> Your task
Copy out each line of the material below that holds the string "sottoposta".

> Records shown
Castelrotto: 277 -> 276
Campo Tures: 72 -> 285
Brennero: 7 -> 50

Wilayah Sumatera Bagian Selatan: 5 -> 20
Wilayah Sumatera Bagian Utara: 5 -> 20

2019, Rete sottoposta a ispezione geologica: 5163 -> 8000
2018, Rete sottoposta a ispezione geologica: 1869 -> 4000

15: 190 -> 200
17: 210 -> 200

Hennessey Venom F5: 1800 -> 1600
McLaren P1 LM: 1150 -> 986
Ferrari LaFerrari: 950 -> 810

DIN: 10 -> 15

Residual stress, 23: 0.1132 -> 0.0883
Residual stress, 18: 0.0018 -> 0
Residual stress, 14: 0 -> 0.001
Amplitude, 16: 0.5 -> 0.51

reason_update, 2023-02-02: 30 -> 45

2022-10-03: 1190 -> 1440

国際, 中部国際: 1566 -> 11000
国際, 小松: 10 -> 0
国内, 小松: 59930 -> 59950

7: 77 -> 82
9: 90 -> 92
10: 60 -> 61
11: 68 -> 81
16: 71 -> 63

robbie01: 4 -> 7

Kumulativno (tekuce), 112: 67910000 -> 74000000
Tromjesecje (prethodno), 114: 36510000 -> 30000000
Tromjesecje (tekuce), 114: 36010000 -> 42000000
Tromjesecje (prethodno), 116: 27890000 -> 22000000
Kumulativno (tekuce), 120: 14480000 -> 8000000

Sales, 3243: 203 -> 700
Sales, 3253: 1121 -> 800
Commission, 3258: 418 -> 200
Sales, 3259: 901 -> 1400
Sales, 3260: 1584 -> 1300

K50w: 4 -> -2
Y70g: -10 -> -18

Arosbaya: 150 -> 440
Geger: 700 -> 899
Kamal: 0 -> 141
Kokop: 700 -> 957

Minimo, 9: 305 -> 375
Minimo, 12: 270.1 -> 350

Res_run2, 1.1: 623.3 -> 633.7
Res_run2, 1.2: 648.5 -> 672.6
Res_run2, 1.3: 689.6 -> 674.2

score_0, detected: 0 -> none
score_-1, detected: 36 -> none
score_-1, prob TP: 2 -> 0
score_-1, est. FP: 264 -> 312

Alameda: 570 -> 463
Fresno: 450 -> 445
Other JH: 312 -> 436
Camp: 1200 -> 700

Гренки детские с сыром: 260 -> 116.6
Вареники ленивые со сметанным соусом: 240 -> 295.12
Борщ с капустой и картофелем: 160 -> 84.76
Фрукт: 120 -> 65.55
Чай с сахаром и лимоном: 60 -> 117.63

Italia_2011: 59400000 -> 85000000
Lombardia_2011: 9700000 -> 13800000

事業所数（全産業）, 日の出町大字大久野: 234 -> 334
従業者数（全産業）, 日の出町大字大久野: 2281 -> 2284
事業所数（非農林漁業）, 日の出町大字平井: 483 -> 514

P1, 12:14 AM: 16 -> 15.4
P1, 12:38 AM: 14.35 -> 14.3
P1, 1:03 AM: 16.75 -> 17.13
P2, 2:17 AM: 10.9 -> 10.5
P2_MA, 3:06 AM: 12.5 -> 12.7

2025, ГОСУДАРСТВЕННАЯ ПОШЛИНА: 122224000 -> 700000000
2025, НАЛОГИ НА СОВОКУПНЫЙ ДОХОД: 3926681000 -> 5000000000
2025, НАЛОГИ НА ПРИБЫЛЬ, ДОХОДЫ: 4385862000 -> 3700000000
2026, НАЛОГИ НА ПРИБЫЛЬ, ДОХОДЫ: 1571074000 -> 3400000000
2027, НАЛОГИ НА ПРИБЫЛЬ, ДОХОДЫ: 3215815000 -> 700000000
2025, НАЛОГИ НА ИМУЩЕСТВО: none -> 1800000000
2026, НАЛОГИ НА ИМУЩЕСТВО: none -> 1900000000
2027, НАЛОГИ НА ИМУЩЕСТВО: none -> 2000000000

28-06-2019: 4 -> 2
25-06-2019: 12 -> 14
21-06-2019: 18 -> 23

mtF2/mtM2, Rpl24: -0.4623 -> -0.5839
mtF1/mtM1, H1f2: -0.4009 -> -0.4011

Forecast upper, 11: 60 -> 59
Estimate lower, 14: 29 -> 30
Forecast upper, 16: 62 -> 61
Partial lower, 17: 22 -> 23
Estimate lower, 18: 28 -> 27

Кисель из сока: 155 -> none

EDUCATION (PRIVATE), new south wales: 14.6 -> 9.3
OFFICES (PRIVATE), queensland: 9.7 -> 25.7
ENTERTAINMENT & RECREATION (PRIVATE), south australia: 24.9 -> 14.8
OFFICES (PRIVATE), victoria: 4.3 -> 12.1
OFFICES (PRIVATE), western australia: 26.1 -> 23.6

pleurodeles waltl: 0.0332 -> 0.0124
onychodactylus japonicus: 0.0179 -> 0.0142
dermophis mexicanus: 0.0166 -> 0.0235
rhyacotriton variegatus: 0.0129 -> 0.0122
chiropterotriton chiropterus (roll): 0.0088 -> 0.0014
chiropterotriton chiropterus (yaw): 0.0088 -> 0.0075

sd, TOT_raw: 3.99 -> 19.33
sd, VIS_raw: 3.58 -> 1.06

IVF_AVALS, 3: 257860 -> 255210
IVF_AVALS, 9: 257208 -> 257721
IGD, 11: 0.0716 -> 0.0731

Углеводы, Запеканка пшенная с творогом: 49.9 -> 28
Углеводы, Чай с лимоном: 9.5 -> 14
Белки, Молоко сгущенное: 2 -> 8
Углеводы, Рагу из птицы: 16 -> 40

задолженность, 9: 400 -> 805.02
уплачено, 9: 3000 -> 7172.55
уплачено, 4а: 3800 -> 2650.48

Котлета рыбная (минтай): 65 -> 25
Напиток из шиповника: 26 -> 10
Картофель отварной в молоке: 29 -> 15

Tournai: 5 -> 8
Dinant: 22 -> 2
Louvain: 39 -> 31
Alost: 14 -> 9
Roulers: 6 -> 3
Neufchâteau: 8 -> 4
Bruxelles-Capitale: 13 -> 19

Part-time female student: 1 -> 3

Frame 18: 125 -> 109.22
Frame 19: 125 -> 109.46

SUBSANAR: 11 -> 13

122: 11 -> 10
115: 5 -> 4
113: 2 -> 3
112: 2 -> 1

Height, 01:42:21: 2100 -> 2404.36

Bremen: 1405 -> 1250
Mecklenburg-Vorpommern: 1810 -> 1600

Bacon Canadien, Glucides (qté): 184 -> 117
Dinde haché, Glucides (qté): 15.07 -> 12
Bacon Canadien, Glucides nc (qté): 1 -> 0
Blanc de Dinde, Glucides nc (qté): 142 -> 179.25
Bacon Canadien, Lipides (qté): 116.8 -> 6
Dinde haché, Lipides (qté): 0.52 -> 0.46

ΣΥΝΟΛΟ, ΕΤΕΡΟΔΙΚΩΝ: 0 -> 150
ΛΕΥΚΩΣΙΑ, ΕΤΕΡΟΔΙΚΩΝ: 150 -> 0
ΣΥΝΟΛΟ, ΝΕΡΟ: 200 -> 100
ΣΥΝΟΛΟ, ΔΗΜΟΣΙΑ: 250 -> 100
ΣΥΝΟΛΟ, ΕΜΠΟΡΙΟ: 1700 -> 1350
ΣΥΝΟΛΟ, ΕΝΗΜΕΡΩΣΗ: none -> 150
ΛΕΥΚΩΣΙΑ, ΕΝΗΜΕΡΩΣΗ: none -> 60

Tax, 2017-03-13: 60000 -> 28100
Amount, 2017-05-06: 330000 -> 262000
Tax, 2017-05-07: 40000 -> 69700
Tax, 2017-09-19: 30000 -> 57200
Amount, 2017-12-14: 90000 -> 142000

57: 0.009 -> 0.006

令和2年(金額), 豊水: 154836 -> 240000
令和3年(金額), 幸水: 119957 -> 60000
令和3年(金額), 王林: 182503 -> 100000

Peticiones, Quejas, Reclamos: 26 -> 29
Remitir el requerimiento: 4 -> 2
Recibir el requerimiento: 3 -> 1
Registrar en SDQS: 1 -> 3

> Final answer
2019, Rete sottoposta a ispezione geologica: 5163 -> 8000
2018, Rete sottoposta a ispezione geologica: 1869 -> 4000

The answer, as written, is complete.